The FTX CEO elaborated on the same suggestion on Twitter, saying that in order to make such a system work, “fast, reliable lists of addresses associated with illicit finance” are needed.

Judging from the feedback Bankman-Fried received to his proposal on Twitter, however, the community was not impressed.

“He who is the “illicit finance” decider is a god king, Bitcoin knows no god kings, that’s the point of Bitcoin bro,” one user wrote, while another asked the exchange boss to “Define ‘illicit financial activity’.”

Meanwhile, well-known personalities from the crypto community also took the opportunity to comment under a separate Twitter thread that Bankman-Fried opened by saying “keeping DeFi and peer to peer transfers free is crucial.”

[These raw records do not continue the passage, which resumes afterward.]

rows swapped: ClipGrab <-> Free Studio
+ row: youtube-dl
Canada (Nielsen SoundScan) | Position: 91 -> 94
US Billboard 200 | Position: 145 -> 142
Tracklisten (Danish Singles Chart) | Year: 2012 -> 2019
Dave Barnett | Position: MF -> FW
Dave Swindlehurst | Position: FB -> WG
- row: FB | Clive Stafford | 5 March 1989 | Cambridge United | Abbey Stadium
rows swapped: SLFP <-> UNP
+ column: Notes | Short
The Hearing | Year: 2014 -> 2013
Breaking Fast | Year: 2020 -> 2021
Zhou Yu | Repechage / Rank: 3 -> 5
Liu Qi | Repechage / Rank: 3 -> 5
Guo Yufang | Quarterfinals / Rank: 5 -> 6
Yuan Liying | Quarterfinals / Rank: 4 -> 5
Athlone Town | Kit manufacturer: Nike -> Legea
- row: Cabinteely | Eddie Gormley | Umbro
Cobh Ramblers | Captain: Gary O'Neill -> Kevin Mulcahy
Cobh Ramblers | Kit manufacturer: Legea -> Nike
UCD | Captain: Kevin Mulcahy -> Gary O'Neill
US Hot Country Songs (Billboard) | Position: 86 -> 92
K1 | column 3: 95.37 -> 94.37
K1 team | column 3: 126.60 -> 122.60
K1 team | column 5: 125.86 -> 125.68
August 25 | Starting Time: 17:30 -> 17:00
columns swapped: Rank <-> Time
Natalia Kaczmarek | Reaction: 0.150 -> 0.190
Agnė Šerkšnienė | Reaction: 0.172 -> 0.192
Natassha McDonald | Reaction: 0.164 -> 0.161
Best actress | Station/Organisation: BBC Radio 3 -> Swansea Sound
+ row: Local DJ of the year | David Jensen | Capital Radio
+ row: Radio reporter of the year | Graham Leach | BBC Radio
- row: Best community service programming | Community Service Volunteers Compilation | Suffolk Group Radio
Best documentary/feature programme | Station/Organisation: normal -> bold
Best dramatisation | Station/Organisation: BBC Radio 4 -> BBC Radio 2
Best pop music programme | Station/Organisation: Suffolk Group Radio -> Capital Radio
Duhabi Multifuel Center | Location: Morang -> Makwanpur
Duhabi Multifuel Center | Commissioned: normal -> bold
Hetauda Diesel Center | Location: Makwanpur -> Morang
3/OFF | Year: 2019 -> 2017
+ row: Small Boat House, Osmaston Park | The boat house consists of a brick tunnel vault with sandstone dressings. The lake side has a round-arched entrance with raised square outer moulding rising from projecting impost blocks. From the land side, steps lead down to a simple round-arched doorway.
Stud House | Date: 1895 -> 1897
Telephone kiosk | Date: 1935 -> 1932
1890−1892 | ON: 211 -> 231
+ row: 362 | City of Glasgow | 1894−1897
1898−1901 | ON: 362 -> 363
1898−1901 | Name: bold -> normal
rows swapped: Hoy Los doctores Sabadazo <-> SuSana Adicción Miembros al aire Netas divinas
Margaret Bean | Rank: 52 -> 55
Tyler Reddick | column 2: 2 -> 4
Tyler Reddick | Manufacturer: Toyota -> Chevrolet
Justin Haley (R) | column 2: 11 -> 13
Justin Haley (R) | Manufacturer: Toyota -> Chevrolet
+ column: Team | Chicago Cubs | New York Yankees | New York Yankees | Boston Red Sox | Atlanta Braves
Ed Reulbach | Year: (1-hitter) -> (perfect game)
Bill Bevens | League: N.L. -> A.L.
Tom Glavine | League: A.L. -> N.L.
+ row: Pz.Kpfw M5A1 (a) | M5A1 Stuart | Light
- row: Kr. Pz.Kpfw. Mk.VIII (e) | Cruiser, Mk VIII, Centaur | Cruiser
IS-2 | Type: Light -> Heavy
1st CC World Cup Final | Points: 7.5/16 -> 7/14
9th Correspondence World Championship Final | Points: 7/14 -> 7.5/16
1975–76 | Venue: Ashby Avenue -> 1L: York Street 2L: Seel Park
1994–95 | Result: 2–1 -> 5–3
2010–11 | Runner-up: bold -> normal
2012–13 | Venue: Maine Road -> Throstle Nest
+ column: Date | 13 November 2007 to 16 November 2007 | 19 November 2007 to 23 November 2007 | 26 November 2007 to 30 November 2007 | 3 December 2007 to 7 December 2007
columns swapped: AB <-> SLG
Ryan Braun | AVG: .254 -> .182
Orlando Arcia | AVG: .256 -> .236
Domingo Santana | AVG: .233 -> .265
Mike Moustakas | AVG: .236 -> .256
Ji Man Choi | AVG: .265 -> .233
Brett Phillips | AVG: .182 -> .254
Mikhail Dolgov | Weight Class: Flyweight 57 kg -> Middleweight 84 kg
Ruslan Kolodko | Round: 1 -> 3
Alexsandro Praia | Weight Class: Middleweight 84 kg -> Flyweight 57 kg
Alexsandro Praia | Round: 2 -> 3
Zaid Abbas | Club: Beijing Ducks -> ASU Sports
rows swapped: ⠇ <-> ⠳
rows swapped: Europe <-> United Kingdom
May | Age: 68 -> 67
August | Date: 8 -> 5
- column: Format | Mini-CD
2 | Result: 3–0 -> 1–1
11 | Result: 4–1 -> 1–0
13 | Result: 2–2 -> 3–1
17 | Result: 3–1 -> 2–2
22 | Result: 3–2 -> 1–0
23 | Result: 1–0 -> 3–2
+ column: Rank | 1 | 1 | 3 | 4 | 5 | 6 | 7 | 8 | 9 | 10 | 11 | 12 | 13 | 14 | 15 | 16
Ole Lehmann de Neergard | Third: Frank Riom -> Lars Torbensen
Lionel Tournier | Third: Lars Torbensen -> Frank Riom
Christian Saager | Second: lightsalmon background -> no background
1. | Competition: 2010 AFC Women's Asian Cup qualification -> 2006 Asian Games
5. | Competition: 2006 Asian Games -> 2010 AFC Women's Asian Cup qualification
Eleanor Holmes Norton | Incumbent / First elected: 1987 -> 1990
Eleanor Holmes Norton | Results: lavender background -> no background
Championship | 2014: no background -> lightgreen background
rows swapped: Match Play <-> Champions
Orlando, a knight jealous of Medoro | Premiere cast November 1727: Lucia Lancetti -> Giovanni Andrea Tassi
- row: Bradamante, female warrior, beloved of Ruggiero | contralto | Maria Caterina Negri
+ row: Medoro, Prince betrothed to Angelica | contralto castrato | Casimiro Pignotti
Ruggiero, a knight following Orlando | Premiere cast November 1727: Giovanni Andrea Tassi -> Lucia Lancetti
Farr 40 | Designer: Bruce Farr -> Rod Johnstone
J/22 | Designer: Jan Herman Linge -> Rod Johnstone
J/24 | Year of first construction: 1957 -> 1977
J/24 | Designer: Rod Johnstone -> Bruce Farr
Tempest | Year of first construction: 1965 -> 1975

“I could be wrong about those policies – I probably am wrong about some! But in the end the most important thing is to keep commerce and expression free,” Bankman-Fried wrote in an attempt to address some of the criticism received after first publishing his proposals.

Despite this conciliatory tone, leading voices in the community such as ShapeShift CEO and early Bitcoin (BTC) proponent Erik Voorhees, and Ethereum (ETH) developer Tim Beiko, were still critical:

The community’s stance was perhaps best summarized by Chris Blec, a widely followed crypto influencer and podcast host, who said:

“You don’t need policies to keep p2p transfers “free”. You don’t need laws to make things legal. You just need to leave them the fk alone.”